#### Given entries:
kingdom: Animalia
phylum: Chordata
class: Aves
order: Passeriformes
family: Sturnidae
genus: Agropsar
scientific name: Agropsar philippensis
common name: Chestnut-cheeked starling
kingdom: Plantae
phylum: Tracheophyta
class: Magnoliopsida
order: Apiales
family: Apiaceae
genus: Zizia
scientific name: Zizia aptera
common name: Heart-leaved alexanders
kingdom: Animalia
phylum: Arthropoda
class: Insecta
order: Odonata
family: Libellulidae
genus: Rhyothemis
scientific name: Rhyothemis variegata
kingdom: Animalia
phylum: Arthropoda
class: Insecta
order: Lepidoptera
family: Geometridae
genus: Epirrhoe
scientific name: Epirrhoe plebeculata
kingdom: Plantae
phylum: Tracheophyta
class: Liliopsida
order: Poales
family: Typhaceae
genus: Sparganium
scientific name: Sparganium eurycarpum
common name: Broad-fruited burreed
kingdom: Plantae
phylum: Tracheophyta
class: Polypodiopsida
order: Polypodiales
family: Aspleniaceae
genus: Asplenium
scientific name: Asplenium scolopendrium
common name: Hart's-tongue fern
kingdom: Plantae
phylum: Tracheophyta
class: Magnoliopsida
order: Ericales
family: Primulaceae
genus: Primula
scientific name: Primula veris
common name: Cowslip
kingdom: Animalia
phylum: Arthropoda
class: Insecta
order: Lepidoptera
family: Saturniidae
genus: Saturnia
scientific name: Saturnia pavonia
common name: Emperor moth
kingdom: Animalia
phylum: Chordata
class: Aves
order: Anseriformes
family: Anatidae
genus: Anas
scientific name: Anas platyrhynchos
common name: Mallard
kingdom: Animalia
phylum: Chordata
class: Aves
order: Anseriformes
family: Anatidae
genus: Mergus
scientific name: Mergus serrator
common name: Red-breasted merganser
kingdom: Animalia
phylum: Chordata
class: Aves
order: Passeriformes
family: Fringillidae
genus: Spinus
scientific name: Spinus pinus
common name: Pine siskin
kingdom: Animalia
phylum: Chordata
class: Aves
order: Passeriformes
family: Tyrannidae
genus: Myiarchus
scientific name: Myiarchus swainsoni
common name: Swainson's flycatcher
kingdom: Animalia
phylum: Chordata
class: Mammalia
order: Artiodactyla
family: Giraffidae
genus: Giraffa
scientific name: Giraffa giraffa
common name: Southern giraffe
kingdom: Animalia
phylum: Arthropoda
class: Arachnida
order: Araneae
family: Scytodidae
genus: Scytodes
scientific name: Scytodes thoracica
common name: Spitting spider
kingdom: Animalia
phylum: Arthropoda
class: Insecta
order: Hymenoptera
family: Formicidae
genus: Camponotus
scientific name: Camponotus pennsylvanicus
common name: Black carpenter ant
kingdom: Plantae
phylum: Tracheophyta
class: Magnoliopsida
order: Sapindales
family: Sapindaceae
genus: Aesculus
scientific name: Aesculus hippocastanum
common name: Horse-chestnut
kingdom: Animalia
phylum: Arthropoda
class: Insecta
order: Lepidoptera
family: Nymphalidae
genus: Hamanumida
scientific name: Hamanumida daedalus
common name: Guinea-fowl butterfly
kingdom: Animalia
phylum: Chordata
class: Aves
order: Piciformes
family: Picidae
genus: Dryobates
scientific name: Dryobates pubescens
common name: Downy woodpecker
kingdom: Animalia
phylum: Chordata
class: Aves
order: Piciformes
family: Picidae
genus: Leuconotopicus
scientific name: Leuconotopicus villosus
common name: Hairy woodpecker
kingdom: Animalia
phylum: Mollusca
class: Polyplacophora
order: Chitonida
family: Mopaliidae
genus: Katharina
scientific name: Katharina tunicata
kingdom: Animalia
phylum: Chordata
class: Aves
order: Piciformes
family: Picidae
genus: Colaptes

#### Problem requirements:
Reproduce the listing above word for word, from the line containing "genus: Saturnia" down to the line containing "family: Fringillidae", including both of those lines.

#### Task response:
genus: Saturnia
scientific name: Saturnia pavonia
common name: Emperor moth
kingdom: Animalia
phylum: Chordata
class: Aves
order: Anseriformes
family: Anatidae
genus: Anas
scientific name: Anas platyrhynchos
common name: Mallard
kingdom: Animalia
phylum: Chordata
class: Aves
order: Anseriformes
family: Anatidae
genus: Mergus
scientific name: Mergus serrator
common name: Red-breasted merganser
kingdom: Animalia
phylum: Chordata
class: Aves
order: Passeriformes
family: Fringillidae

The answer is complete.